Bu durumda ya akli bilgiyi tercih etmek ve dolayısıyla akıl alanına girmeyen metafiziği reddetmek gerekir ya da inanç ile akıl arasında bir üstünlük düşüncesine girmeksizin metafiziği inanç alanında bırakarak inanç bağlamında değerlendirmek gerekir.
Metafizik bilimsel bir temele oturtulamaz. Zira bilim değişen koşullar altında değişebilen bir olgudur. Mutlak bir doğru olarak öne sürülen dogmatik inanç, bilimin değişmesiyle değişemeyeceğine göre bu çaba olsa olsa gülünçtür.
Böylesi bir çaba psikolojik bakımdan içsel bir çelişkiyi gösterir. Bilim ile inanç arasındaki dengeyi kuramayanlar ikisini birleştirerek bu çatışmadan kurtulacaklarına inanmaktadırlar.
Söz konusu çabayı gösterenlere oranla akılsal bilgiyi yaşamına klavuz edinenler, metafiziği olması gereken yerde bırakarak metafiziğe saygı duymakta, onu hırpalamamaktadır.

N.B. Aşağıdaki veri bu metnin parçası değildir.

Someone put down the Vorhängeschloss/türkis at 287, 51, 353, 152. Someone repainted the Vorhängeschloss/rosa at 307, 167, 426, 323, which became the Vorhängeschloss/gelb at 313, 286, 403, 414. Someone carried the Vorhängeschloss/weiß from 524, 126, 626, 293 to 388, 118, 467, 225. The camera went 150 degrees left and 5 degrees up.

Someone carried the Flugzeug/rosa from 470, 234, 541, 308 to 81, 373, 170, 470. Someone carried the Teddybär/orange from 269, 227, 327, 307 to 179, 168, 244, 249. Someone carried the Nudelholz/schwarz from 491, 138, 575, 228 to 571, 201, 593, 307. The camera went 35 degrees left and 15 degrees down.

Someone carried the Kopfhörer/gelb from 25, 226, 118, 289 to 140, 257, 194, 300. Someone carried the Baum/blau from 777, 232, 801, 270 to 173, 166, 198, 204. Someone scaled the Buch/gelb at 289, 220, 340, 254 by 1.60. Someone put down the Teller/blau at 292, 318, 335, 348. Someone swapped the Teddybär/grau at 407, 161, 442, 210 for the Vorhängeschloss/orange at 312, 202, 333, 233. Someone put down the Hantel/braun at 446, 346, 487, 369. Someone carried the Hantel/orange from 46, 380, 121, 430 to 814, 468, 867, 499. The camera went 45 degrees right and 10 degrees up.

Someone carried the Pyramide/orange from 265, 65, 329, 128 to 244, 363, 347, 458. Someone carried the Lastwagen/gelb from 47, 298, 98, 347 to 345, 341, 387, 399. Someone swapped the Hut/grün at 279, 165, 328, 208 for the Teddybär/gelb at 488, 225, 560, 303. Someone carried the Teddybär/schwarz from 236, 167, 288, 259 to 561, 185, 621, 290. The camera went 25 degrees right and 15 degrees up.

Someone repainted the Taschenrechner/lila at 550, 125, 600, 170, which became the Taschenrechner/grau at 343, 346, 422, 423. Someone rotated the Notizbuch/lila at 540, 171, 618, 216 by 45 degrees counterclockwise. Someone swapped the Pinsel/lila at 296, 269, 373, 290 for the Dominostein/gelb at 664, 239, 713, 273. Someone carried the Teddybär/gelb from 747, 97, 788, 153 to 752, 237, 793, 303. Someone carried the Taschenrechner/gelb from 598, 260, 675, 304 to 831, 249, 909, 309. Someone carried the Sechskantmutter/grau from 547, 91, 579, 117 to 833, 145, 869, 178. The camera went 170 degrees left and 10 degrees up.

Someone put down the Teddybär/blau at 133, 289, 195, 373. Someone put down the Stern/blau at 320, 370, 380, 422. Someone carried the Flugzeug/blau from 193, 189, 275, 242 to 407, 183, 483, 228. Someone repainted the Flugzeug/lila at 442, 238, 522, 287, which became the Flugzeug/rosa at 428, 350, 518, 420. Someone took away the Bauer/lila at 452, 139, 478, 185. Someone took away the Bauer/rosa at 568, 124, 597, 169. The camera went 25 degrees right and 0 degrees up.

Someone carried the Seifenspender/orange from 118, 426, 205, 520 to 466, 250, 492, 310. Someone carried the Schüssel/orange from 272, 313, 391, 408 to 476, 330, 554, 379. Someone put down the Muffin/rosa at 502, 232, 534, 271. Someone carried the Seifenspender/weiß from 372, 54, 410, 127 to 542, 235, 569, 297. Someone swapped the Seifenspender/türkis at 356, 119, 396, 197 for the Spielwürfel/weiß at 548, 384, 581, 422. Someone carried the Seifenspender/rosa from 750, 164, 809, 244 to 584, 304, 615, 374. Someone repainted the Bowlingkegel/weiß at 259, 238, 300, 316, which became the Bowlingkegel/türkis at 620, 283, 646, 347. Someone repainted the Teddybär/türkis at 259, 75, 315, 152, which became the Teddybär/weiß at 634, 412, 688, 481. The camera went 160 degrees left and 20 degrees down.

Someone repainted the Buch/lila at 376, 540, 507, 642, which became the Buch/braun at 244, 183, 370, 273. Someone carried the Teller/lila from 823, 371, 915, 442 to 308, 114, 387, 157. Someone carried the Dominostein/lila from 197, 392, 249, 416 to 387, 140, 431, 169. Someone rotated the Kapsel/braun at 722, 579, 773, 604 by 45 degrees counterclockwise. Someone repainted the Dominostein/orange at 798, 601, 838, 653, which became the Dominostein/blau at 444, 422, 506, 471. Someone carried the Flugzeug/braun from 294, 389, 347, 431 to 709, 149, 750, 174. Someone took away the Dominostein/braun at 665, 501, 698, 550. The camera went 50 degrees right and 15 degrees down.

Yıllar önce ciddi bir çaba ile ilmek ilmek açıklanan bilim ile inanç arasındaki farkın idrakına varılmalı, metafiziği bilim alanına kaydırarak bilimi öncelemeyi bırakmalı ve metafiziğe hakkını iade etmelilerdir.
Ya da bilim ile metafizik arasında yapmak zorunda oldukları tercihten kaçmayı bırakıp psikolojik bir yüzleşme yaşamalılar.